Fin janvier 2010, des membres de la "Jeunesse" du parti Unafec de Gabriel Kyungu wa Kumwanza passent à tabac quelques députés provinciaux. Les victimes portent plainte. Le ministre de l’Intérieur fait une descente à Lubumbashi pour exhorter les parties a trouvé une "solution à l’amiable". L’incident est clos. Aucune suite n’est donnée à la plainte. A Mbandaka, le ministre de l’Intérieur s’est empressé de "sceller" l’Assemblée suite à un conflit entre le gouverneur et les députés provinciaux. A Kinshasa, Le très kabiliste PGR Flory Kabange Numbi s’est permis, en septembre 2010,
d’interdire "jusqu’à nouvel ordre" la tenue des séances plénières à l’Assemblée provinciale kinoise. Et ce suite, à une motion de défiance initiée contre le président Roger Nsingi, un allié au pouvoir.

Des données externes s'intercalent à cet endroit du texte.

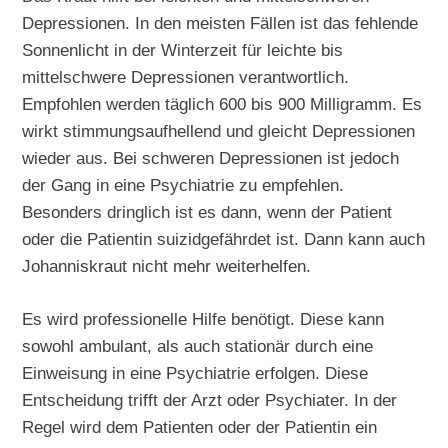
Depressionen. In den meisten Fällen ist das fehlende
Sonnenlicht in der Winterzeit für leichte bis
mittelschwere Depressionen verantwortlich.
Empfohlen werden täglich 600 bis 900 Milligramm. Es
wirkt stimmungsaufhellend und gleicht Depressionen
wieder aus. Bei schweren Depressionen ist jedoch
der Gang in eine Psychiatrie zu empfehlen.
Besonders dringlich ist es dann, wenn der Patient
oder die Patientin suizidgefährdet ist. Dann kann auch
Johanniskraut nicht mehr weiterhelfen.
Es wird professionelle Hilfe benötigt. Diese kann
sowohl ambulant, als auch stationär durch eine
Einweisung in eine Psychiatrie erfolgen. Diese
Entscheidung trifft der Arzt oder Psychiater. In der
Regel wird dem Patienten oder der Patientin ein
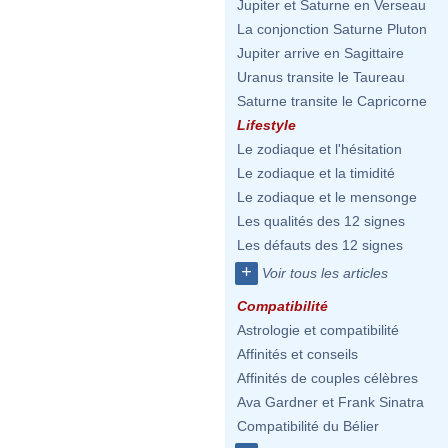
Jupiter et Saturne en Verseau
La conjonction Saturne Pluton
Jupiter arrive en Sagittaire
Uranus transite le Taureau
Saturne transite le Capricorne
Lifestyle
Le zodiaque et l'hésitation
Le zodiaque et la timidité
Le zodiaque et le mensonge
Les qualités des 12 signes
Les défauts des 12 signes
+
Voir tous les articles
Compatibilité
Astrologie et compatibilité
Affinités et conseils
Affinités de couples célèbres
Ava Gardner et Frank Sinatra
Compatibilité du Bélier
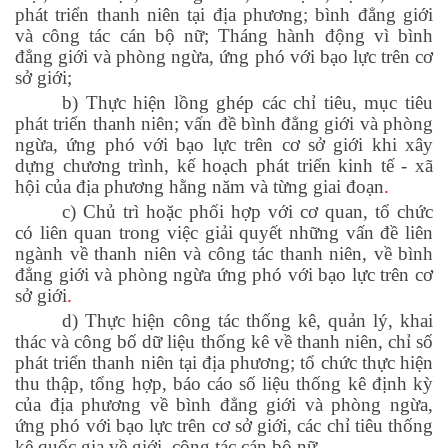
phát triển thanh niên tại địa phương; bình đẳng giới
và công tác cán bộ nữ; Tháng hành động vì bình
đẳng giới và phòng ngừa, ứng phó với bạo lực trên cơ
sở giới;
b) Thực hiện lồng ghép các chỉ tiêu, mục tiêu
phát triển thanh niên; vấn đề bình đẳng giới và phòng
ngừa, ứng phó với bạo lực trên cơ sở giới khi xây
dựng chương trình, kế hoạch phát triển kinh tế - xã
hội của địa phương hằng năm và từng giai đoạn
.
c) Chủ trì hoặc phối hợp với cơ quan, tổ chức
có liên quan trong việc giải quyết những vấn đề liên
ngành về thanh niên và công tác thanh niên, về bình
đẳng giới và phòng ngừa ứng phó với bạo lực trên cơ
sở giới
.
d) Thực hiện công tác thống kê, quản lý, khai
thác và công bố dữ liệu thống kê về thanh niên, chỉ số
phát triển thanh niên tại địa phương; tổ chức thực hiện
thu thập, tổng hợp, báo cáo số liệu thống kê định kỳ
của địa phương về bình đẳng giới và phòng ngừa,
ứng phó với bạo lực trên cơ sở giới, các chỉ tiêu thống
kê quốc gia về giới, công tác cán bộ nữ
.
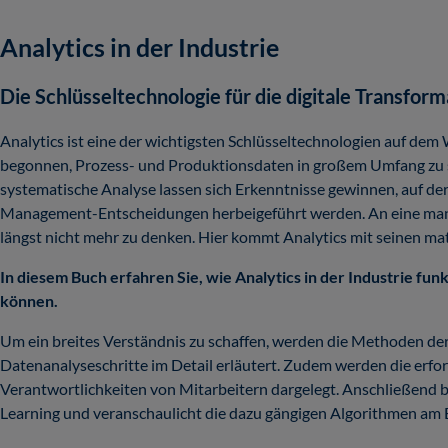
Analytics in der Industrie
Die Schlüsseltechnologie für die digitale Transform
Analytics ist eine der wichtigsten Schlüsseltechnologien auf dem 
begonnen, Prozess- und Produktionsdaten in großem Umfang zu s
systematische Analyse lassen sich Erkenntnisse gewinnen, auf der
Management-Entscheidungen herbeigeführt werden. An eine manu
längst nicht mehr zu denken. Hier kommt Analytics mit seinen mat
In diesem Buch erfahren Sie, wie Analytics in der Industrie f
können.
Um ein breites Verständnis zu schaffen, werden die Methoden der
Datenanalyseschritte im Detail erläutert. Zudem werden die erfo
Verantwortlichkeiten von Mitarbeitern dargelegt. Anschließend
Learning und veranschaulicht die dazu gängigen Algorithmen am Be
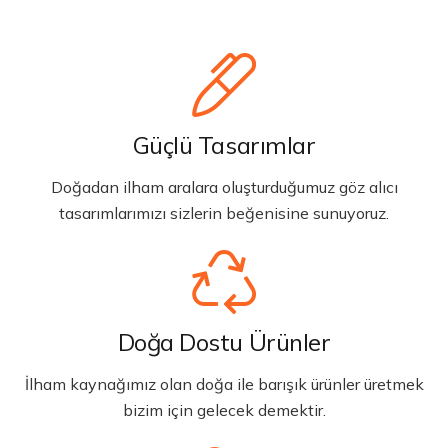
Güçlü Tasarımlar
Doğadan ilham aralara oluşturduğumuz göz alıcı
tasarımlarımızı sizlerin beğenisine sunuyoruz.
Doğa Dostu Ürünler
İlham kaynağımız olan doğa ile barışık ürünler üretmek
bizim için gelecek demektir.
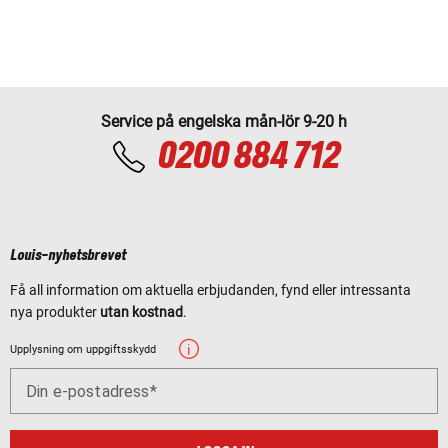
Service på engelska mån-lör 9-20 h
0200 884 712
Louis-nyhetsbrevet
Få all information om aktuella erbjudanden, fynd eller intressanta
nya produkter
utan kostnad
.
Upplysning om uppgiftsskydd
Din e-postadress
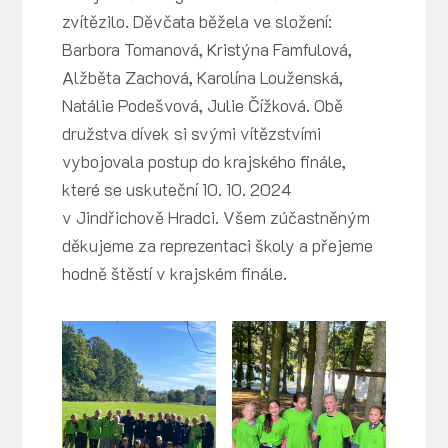
zvítězilo. Děvčata běžela ve složení:
Barbora Tomanová, Kristýna Famfulová,
Alžběta Zachová, Karolína Louženská,
Natálie Podešvová, Julie Čížková. Obě
družstva dívek si svými vítězstvími
vybojovala postup do krajského finále,
které se uskuteční 10. 10. 2024
v Jindřichově Hradci. Všem zúčastněným
děkujeme za reprezentaci školy a přejeme
hodně štěstí v krajském finále.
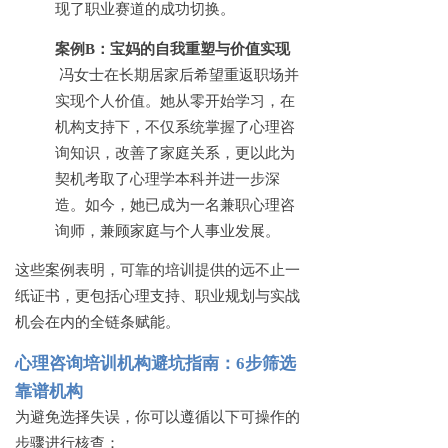
现了职业赛道的成功切换。
案例
B：宝妈的自我重塑与价值实现
冯女士在长期居家后希望重返职场并
实现个人价值。她从零开始学习，在
机构支持下，不仅系统掌握了心理咨
询知识，改善了家庭关系，更以此为
契机考取了心理学本科并进一步深
造。如今，她已成为一名兼职心理咨
询师，兼顾家庭与个人事业发展。
这些案例表明，可靠的培训提供的远不止一
纸证书，更包括心理支持、职业规划与实战
机会在内的全链条赋能。
心理咨询培训机构避坑指南：
6步筛选
靠谱机构
为避免选择失误，你可以遵循以下可操作的
步骤进行核查：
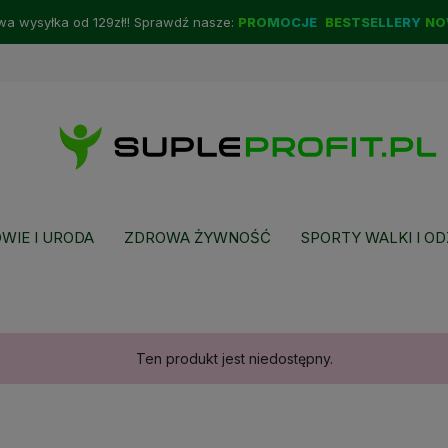
a wysyłka od 129zł!! Sprawdź nasze:
PROMOCJE
BESTSELLERY
NO
WIE I URODA
ZDROWA ŻYWNOŚĆ
SPORTY WALKI I OD
Ten produkt jest niedostępny.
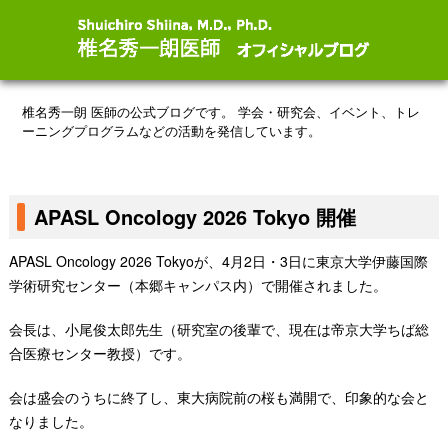
椎名秀一朗 医師の公式ブログです。
学会・研究会、イベント、トレ
ーニングプログラムなどの活動を発信しています。
APASL Oncology 2026 Tokyo 開催
APASL Oncology 2026 Tokyoが、4月2日・3日に東京大学伊藤国際
学術研究センター（本郷キャンパス内）で開催されました。
会長は、小尾俊太郎先生（研究室の後輩で、現在は帝京大学ちば総
合医療センター教授）です。
会は盛会のうちに終了し、東大病院前の桜も満開で、印象的な会と
なりました。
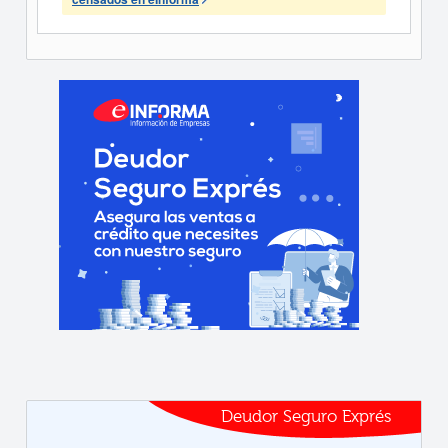
Deudor Seguro Exprés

Depuis son avènement à la tête de l’Etat congolais, "Joseph Kabila" a fait triompher le régionalisme et le tribalisme. L’Etat est plus que jamais au service de quelques intérêts particuliers. Dans l’équipe gouvernementale dirigée par le Premier ministre Augustin Matata Ponyo, des natifs du Katanga compte huit ministres sur trente-six en violation du principe de la "représentativité nationale" (article 90 de la Constitution). Les ministères de la Justice et de l’Intérieur sont dirigés par des "katangais". Il en est de même des services de renseignements civils et militaires et de la garde présidentielle. Comment peut-on, avec autant de "moyens humains", afficher une impuissance inqualifiable face à quelques bandits armés? Devrait-on parler de mauvaise foi ou de connivence? "
Dans la brutalité employée à l'Ouest du pays, on peut citer aussi le carnage des civils non armés où plus de 100 civils, adeptes de l’église du "prophète" Joseph Mukungubila Mutombo, furent massacrés le 30 janvier 2014 à Kinshasa.